Just remember that when explaining, you don’t need to overload them with all the details. For instance, if the loss involves a medical condition or an accident, simplify your explanation to what’s essential, such as saying they “felt ill or poorly” for some time, or that it’s normal and natural in old age and they had a lovely and long life.. This approach lets them process the information without feeling sacred and worried as well as sad.

Explore Your Next Steps & Help Them Grieve

After they’ve had a little time to process the news, you can guide your child through what happens next. There are several options here, such as the funeral or memorial service depending on where in the process you are, creating a keepsake, or visiting a meaningful place to say goodbye instead.  Some people prefer not to bring their little ones to a funeral they are too young to understand, especially if it’s an open-casket funeral, and that’s fine.

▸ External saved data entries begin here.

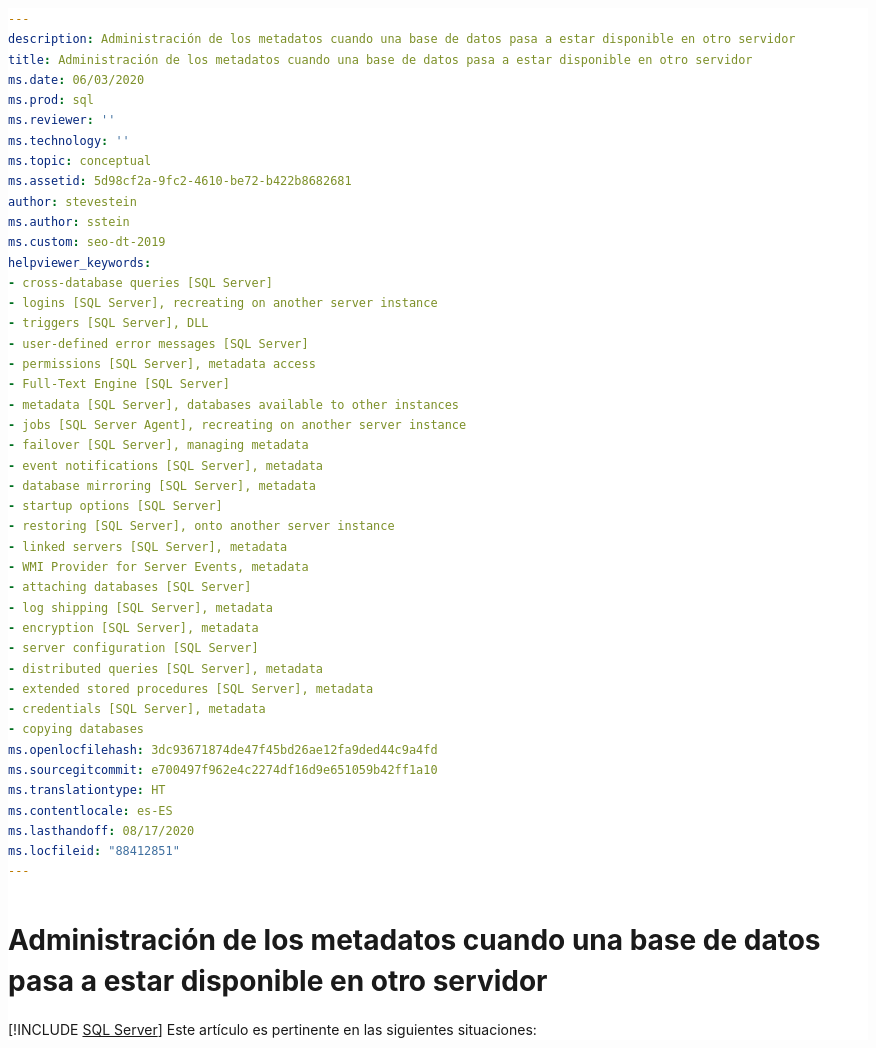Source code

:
 ```yaml
---
description: Administración de los metadatos cuando una base de datos pasa a estar disponible en otro servidor
title: Administración de los metadatos cuando una base de datos pasa a estar disponible en otro servidor
ms.date: 06/03/2020
ms.prod: sql
ms.reviewer: ''
ms.technology: ''
ms.topic: conceptual
ms.assetid: 5d98cf2a-9fc2-4610-be72-b422b8682681
author: stevestein
ms.author: sstein
ms.custom: seo-dt-2019
helpviewer_keywords:
- cross-database queries [SQL Server]
- logins [SQL Server], recreating on another server instance
- triggers [SQL Server], DLL
- user-defined error messages [SQL Server]
- permissions [SQL Server], metadata access
- Full-Text Engine [SQL Server]
- metadata [SQL Server], databases available to other instances
- jobs [SQL Server Agent], recreating on another server instance
- failover [SQL Server], managing metadata
- event notifications [SQL Server], metadata
- database mirroring [SQL Server], metadata
- startup options [SQL Server]
- restoring [SQL Server], onto another server instance
- linked servers [SQL Server], metadata
- WMI Provider for Server Events, metadata
- attaching databases [SQL Server]
- log shipping [SQL Server], metadata
- encryption [SQL Server], metadata
- server configuration [SQL Server]
- distributed queries [SQL Server], metadata
- extended stored procedures [SQL Server], metadata
- credentials [SQL Server], metadata
- copying databases
ms.openlocfilehash: 3dc93671874de47f45bd26ae12fa9ded44c9a4fd
ms.sourcegitcommit: e700497f962e4c2274df16d9e651059b42ff1a10
ms.translationtype: HT
ms.contentlocale: es-ES
ms.lasthandoff: 08/17/2020
ms.locfileid: "88412851"
---
```

# <a name="manage-metadata-when-making-a-database-available-on-another-server"></a>Administración de los metadatos cuando una base de datos pasa a estar disponible en otro servidor
 [!INCLUDE [SQL Server](../../includes/applies-to-version/sqlserver.md)]
  Este artículo es pertinente en las siguientes situaciones:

Memorializing the person or pet can help your child process their grief too, and it gives them a token that feels like a tangible memory of them.  For example, selecting something special from Memorials.com, like an urn or frame, can give them a real way to understand their loss, especially if it’s displayed in the living room or a more communal space. This shows that even when people are gone you don’t have to forget them, which can be comforting to a young mind grappling with this sad newer reality.

Don’t Try To File Away Any Negative Emotion

It can be tempting to try and limit any emotion your child feels which is negative, and that’s because we want to protect our kids for understandable reasons. But the truth is that by doing this, such as constantly distracting them, you could be harming more than helping. The strange and somewhat sad irony here is that children need to learn about the sad elements of life and in a controlled and measured way. They become more complete people when this is exposed to them, within reason.

That’s not to mention that children, like adults, may experience a wide range of emotions after a loss, including sadness, confusion, anger, and sometimes even guilt. It’s important to let them feel these emotions and assure them that it’s okay to express them – and to help them work through those that aren’t helpful, like the guilt we netioned.

So, be there for them, and provide a shoulder to cry on if they need it, but don’t rush to “fix” how they’re feeling. It’s better to, validate their emotions by accepting them and even talking through them can help much more.

With this advice, we hope you can better explain the concept and specific reality of loss to your little one with care and courage. It’s not a nice process, but one that ultimately helps your child become more mature and understanding.